--- Stored records ---

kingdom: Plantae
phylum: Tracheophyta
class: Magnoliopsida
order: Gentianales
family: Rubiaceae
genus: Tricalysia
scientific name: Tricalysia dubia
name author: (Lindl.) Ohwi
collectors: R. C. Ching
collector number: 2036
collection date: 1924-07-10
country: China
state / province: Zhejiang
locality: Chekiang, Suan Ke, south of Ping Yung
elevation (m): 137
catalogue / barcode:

---

Render every line of the rows above as a JSON list of strings, one string per line, leaving out any blank lines.

[
  "kingdom: Plantae",
  "phylum: Tracheophyta",
  "class: Magnoliopsida",
  "order: Gentianales",
  "family: Rubiaceae",
  "genus: Tricalysia",
  "scientific name: Tricalysia dubia",
  "name author: (Lindl.) Ohwi",
  "collectors: R. C. Ching",
  "collector number: 2036",
  "collection date: 1924-07-10",
  "country: China",
  "state / province: Zhejiang",
  "locality: Chekiang, Suan Ke, south of Ping Yung",
  "elevation (m): 137",
  "catalogue / barcode:"
]